Re: [PATCH v3] sched/topology: Improve load balancing on AMD EPYC

From: Peter Zijlstra
Date: Tue Jul 23 2019 - 10:09:25 EST


On Tue, Jul 23, 2019 at 02:03:21PM +0100, Mel Gorman wrote:
> On Tue, Jul 23, 2019 at 02:00:30PM +0200, Peter Zijlstra wrote:
> > On Tue, Jul 23, 2019 at 12:42:48PM +0100, Mel Gorman wrote:
> > > On Tue, Jul 23, 2019 at 11:48:30AM +0100, Matt Fleming wrote:
> > > > Signed-off-by: Matt Fleming <matt@xxxxxxxxxxxxxxxxxxx>
> > > > Cc: "Suthikulpanit, Suravee" <Suravee.Suthikulpanit@xxxxxxx>
> > > > Cc: Mel Gorman <mgorman@xxxxxxxxxxxxxxxxxxx>
> > > > Cc: "Lendacky, Thomas" <Thomas.Lendacky@xxxxxxx>
> > > > Cc: Borislav Petkov <bp@xxxxxxxxx>
> > >
> > > Acked-by: Mel Gorman <mgorman@xxxxxxxxxxxxxxxxxxx>
> > >
> > > The only caveat I can think of is that a future generation of Zen might
> > > take a different magic number than 32 as their remote distance.
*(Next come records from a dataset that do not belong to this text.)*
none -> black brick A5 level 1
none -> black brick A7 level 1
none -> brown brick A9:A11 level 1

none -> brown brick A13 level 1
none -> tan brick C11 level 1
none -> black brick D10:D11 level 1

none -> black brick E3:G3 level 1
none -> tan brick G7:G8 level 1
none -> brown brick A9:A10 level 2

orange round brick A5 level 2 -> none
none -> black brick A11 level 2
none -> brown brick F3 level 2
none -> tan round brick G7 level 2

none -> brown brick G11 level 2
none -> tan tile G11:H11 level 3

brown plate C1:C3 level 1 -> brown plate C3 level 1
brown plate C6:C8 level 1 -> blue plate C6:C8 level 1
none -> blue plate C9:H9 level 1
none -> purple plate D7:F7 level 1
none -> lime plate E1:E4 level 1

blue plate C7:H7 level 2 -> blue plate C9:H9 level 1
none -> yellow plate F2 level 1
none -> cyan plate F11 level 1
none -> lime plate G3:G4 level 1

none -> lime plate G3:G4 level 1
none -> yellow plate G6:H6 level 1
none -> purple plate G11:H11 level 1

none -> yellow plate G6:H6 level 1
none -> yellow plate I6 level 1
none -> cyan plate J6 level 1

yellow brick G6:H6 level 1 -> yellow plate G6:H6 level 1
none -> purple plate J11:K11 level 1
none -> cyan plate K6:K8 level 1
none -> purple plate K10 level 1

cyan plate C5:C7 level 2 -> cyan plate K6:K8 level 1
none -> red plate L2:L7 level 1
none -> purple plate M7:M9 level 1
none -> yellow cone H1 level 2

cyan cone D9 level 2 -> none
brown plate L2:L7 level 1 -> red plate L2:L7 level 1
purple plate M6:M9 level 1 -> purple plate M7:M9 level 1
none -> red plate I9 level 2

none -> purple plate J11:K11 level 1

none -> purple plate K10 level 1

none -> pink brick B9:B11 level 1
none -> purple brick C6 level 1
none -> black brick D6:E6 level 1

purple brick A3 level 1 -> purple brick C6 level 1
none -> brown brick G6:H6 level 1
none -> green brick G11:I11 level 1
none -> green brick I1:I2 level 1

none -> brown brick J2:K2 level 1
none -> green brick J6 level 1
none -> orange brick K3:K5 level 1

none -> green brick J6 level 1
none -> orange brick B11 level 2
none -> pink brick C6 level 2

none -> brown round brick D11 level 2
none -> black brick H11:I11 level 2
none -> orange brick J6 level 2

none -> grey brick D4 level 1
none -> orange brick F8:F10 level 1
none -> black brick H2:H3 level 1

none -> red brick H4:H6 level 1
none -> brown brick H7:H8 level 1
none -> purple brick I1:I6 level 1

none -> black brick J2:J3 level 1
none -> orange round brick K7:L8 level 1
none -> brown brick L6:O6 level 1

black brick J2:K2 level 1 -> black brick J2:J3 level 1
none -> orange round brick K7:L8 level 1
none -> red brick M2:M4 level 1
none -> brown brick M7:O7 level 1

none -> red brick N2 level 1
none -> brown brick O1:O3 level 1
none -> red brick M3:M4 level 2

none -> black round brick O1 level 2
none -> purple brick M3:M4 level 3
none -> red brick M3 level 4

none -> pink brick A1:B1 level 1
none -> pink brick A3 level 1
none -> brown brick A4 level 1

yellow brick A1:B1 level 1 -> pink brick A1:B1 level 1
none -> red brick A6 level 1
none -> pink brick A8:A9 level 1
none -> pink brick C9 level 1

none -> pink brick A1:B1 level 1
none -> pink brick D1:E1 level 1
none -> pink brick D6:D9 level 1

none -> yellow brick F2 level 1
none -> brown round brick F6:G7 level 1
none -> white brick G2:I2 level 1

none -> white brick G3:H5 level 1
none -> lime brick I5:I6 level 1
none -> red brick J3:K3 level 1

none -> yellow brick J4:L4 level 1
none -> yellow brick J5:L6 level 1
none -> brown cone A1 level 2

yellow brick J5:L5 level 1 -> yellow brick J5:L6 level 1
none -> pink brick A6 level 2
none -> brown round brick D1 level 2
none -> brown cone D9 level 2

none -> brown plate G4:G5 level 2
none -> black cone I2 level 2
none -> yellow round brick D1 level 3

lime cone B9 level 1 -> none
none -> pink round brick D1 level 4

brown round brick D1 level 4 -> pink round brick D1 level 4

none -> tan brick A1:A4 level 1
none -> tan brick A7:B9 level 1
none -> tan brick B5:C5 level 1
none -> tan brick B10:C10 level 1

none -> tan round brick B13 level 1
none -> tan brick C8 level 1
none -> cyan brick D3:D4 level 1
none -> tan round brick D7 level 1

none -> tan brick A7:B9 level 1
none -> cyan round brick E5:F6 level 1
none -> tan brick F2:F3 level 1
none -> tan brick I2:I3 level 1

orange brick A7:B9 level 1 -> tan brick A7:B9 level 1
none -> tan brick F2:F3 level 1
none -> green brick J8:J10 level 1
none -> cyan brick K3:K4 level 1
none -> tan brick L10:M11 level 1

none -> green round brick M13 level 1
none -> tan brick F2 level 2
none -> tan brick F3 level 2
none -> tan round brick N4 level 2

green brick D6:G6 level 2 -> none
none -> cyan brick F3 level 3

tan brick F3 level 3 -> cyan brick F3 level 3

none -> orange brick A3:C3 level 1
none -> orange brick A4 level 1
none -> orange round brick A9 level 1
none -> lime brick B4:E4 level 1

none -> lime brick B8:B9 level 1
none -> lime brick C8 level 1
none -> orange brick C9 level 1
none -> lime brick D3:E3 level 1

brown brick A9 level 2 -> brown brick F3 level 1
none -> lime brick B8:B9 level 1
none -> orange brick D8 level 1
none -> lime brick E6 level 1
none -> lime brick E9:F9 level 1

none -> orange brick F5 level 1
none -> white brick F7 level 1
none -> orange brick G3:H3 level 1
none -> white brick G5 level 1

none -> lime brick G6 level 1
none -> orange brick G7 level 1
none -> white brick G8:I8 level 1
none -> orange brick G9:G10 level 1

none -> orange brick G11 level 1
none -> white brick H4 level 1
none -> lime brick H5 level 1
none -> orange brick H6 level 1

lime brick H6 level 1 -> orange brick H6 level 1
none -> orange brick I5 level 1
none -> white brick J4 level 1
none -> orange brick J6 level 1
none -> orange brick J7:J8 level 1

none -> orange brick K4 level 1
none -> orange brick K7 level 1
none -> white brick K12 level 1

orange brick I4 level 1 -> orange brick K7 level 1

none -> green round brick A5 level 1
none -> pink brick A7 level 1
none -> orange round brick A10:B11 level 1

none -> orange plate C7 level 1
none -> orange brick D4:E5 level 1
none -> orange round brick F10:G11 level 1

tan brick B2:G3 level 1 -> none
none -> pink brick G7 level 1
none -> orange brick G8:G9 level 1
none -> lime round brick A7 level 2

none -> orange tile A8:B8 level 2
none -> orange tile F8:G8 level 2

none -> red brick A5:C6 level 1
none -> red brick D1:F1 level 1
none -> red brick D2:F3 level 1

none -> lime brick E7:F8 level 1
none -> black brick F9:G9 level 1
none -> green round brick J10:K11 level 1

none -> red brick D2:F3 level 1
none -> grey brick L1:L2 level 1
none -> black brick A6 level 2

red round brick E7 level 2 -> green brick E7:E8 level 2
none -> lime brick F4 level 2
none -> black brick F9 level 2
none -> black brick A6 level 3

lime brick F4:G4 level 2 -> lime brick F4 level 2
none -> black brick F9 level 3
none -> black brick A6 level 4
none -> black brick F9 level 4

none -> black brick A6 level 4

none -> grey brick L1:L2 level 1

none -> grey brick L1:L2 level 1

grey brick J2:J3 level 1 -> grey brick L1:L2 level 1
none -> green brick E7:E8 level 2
If or
> > > when this happens, it'll need additional smarts but lacking a crystal
> > > ball, we can cross that bridge when we come to it.
> >
> > I just suggested to Matt on IRC we could do something along these lines,
> > but we can do that later.
> >
>
> That would seem fair but I do think it's something that could be done
> later (maybe 1 release away?) to avoid a false bisection to this patch by
> accident.

Quite agreed; changing reclaim_distance like that will affect a lot of
hardware, while the current patch limits the impact to just AMD-Zen
based bits.

> I don't *think* there are any machines out there with a 1-hop
> distance of 14 but if there is, your patch would make a difference to
> MM behaviour. In the same context, it might make sense to rename the
> value to somewhat reflective of the fact that "reclaim distance" affects
> scheduler placement. No good name springs to mind at the moment.

Yeah, naming sucks. Let us pain this bicycle shed blue!